Nach der unnötigen Niederlage gegen den FC Augsburg äußerte sich Leverkusens Torhüter Mark Flekken entschieden gegen negative Stimmen – und kritisierte den Schiedsrichter.

VAR-Check ärgert Keeper

35 Torschüsse reichten am Samstagnachmittag nicht aus, um gegen Augsburg zu gewinnen. Nicht einmal für ein Remis, am Ende verlor Bayer 04 sein Heimspiel wegen eines späten Elfmetertreffers des FCA sogar.

Ärgerlich ist eine Untertreibung für den Spielverlauf aus Leverkusenern Sicht – unnötig und unglücklich trifft es vielmehr. „Es durfte einfach nicht sein“, sagte Schlussmann Flekken am Sky-Mikrofon über den Chancenwucher der Werkself. Lediglich ein Treffer bei 3,36 xGoals heißt die Bayer-Bilanz. Zwar stand bei den Augsburgern ein überragender Finn Dahmen zwischen den Pfosten, eine Erklärung für den unbefriedigenden Ausgang ist das aber nur bedingt.

„Entweder die Qualität der Schüsse war nicht gut genug oder der Torwart war gut“, beschrieb Flekken das Dilemma – am Ende war es wohl eine Mischung. Von einer aufkommenden Krise wollte der Niederländer hingegen nichts wissen.

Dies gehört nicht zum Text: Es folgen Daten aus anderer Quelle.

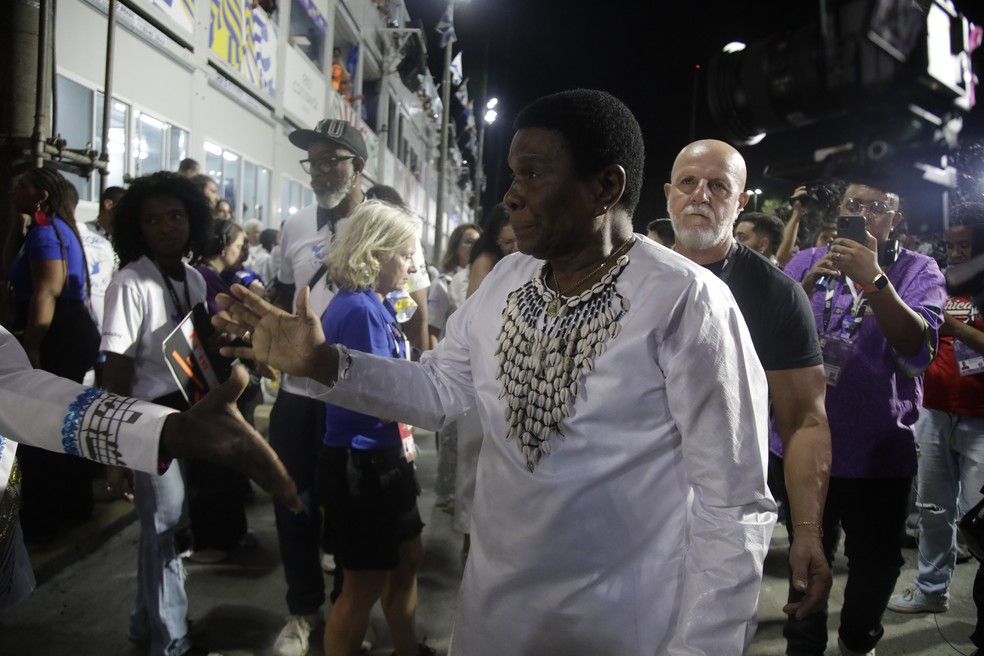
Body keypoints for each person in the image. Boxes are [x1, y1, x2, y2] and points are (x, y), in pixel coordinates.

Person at [215, 89, 776, 655]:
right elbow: (439, 389)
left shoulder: (687, 301)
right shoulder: (508, 281)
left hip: (621, 622)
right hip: (493, 610)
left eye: (532, 174)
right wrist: (325, 363)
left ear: (606, 187)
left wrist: (701, 648)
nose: (510, 195)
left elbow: (733, 506)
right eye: (513, 175)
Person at [0, 325, 300, 611]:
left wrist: (163, 432)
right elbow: (112, 368)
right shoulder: (131, 292)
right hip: (154, 407)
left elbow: (14, 386)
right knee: (161, 532)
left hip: (176, 408)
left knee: (170, 528)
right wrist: (143, 438)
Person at [665, 139, 832, 621]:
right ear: (668, 194)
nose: (700, 195)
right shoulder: (628, 277)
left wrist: (807, 531)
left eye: (718, 186)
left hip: (721, 520)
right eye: (688, 182)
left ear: (740, 202)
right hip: (627, 511)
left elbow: (804, 421)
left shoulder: (777, 295)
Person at [782, 180, 947, 655]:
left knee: (875, 566)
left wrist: (874, 280)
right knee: (805, 554)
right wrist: (804, 289)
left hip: (877, 451)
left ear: (895, 220)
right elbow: (765, 337)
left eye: (878, 207)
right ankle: (803, 644)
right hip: (801, 445)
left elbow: (916, 347)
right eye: (854, 204)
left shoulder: (918, 269)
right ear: (840, 210)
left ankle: (858, 640)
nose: (863, 213)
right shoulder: (807, 261)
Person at [266, 118, 372, 656]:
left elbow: (410, 310)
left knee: (351, 509)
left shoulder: (385, 225)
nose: (319, 171)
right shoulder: (295, 225)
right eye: (314, 161)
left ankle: (347, 614)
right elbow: (284, 296)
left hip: (353, 395)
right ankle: (302, 611)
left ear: (359, 166)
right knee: (293, 500)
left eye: (332, 159)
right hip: (296, 397)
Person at [101, 171, 214, 656]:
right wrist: (115, 451)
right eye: (152, 220)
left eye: (175, 216)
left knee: (164, 527)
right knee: (165, 530)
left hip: (188, 416)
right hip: (146, 420)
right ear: (137, 227)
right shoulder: (130, 283)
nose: (167, 227)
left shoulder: (193, 279)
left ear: (192, 220)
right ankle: (171, 641)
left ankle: (145, 621)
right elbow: (115, 370)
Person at [316, 200, 432, 656]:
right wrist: (435, 391)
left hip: (380, 456)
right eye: (405, 254)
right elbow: (384, 400)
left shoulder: (373, 304)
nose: (413, 265)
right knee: (361, 586)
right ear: (376, 252)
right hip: (360, 462)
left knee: (407, 560)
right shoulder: (360, 310)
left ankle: (408, 649)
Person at [888, 202, 984, 615]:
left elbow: (954, 332)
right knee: (932, 509)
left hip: (980, 420)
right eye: (951, 245)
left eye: (965, 245)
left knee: (978, 518)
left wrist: (956, 328)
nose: (956, 253)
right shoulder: (940, 280)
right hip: (933, 411)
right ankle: (931, 589)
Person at [4, 167, 102, 543]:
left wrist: (32, 346)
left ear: (41, 195)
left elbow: (47, 292)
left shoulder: (47, 233)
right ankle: (75, 505)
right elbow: (7, 270)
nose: (13, 190)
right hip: (68, 332)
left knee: (41, 426)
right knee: (62, 420)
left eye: (22, 185)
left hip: (57, 334)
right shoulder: (47, 229)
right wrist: (17, 225)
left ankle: (43, 521)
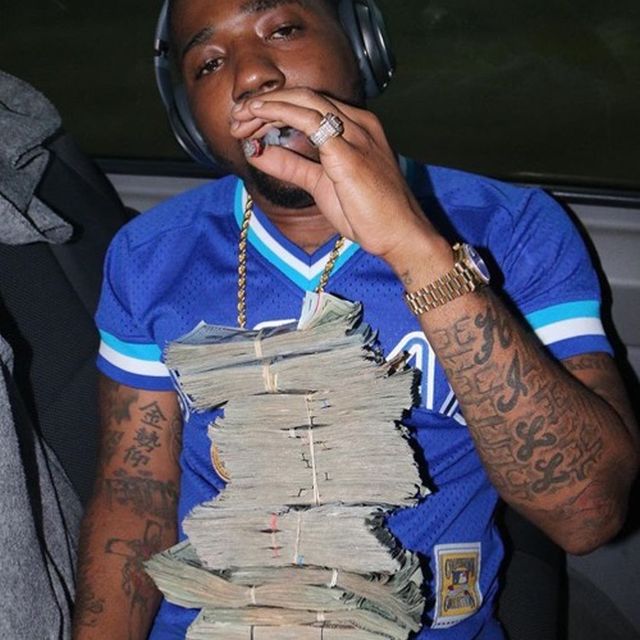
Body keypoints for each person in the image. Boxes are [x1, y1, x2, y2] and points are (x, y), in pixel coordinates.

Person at [72, 0, 639, 638]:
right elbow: (134, 496)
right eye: (208, 63)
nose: (251, 75)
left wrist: (414, 249)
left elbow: (587, 514)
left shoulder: (513, 228)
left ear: (362, 48)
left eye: (283, 29)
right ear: (191, 119)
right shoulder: (150, 257)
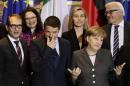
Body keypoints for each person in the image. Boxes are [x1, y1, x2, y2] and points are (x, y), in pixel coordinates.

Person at [30, 16, 71, 86]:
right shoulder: (35, 43)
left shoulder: (66, 44)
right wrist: (49, 49)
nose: (51, 35)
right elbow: (35, 67)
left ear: (59, 30)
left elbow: (67, 67)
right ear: (44, 30)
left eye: (54, 32)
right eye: (48, 32)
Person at [0, 14, 31, 86]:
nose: (16, 29)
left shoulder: (24, 43)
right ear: (7, 27)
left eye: (19, 26)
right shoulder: (1, 45)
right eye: (13, 26)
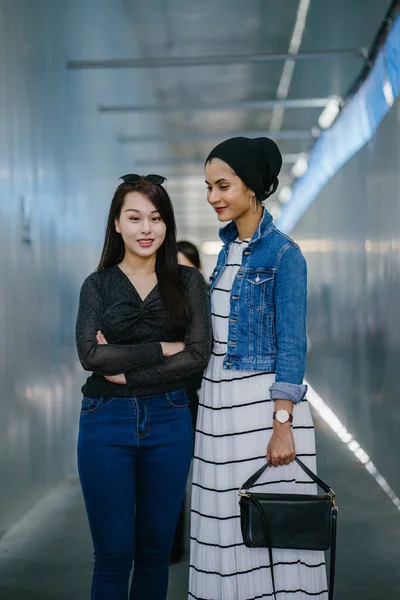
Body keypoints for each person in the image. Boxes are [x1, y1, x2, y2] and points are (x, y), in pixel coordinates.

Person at [189, 138, 328, 600]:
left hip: (260, 411)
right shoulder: (228, 251)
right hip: (218, 405)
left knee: (266, 528)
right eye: (209, 187)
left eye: (223, 186)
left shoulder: (285, 255)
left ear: (252, 188)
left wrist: (282, 424)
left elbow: (292, 344)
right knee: (223, 526)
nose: (213, 197)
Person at [75, 174, 212, 600]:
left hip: (170, 418)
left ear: (167, 224)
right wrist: (163, 347)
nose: (146, 229)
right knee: (113, 555)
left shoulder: (188, 283)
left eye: (156, 218)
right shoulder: (97, 285)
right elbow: (91, 358)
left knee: (154, 553)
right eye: (135, 218)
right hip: (105, 422)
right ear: (117, 223)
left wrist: (129, 370)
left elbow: (198, 354)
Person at [170, 240, 205, 564]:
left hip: (200, 401)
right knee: (172, 477)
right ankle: (173, 547)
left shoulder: (205, 304)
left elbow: (200, 354)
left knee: (208, 477)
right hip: (171, 400)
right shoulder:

„Es tut weh, das Ding zu verlieren, aber wenn ich jetzt hier schon links und rechts höre, dass manche Kommentatoren von Krise gesprochen haben: größter Schwachsinn“, so Flekken, der selbst ein paar Mal stark auf dem Posten gewesen war. Im Rennen um einen Champions-League-Platz hat Bayer jedenfalls einen empfindlichen Rückschlag hinnehmen müssen und muss wohl darauf hoffen, dass die Bundesliga einen fünften CL-Platz bekommt.

Flekken ist sich sicher: „Das ist eine Körpervergrößerung“

Eine Szene, die nach dem Spiel für Gesprächsstoff sorgte, war der zurückgenommene Elfmeterpfiff von Schiedsrichter Benjamin Brand. Bereits in der Schlussphase hatte der Referee nach einem Handspiel von Augsburgs Cedric Zesiger auf Strafstoß entschieden, seine Entscheidung infolge eines VAR-Check aber revidiert. Für Flekken unverständlich: „Ich glaube, mein Gesicht sagt genug. Ich brauche hier kein großes Fass aufzureißen, um zu sagen, dass das eine Körpervergrößerung ist“, lauteten die genervten Worte des 32-Jährigen.

Zwar war der Ball an Zesigers Arm gesprungen, angelegt war er aber in der Tat. Ohnehin bleibt keine Zeit zum Hadern. Bereits am Mittwoch empfängt Bayer Leverkusen den FC Bayern München zum DFB-Pokal-Halbfinale (20.45 Uhr, LIVE! bei kicker).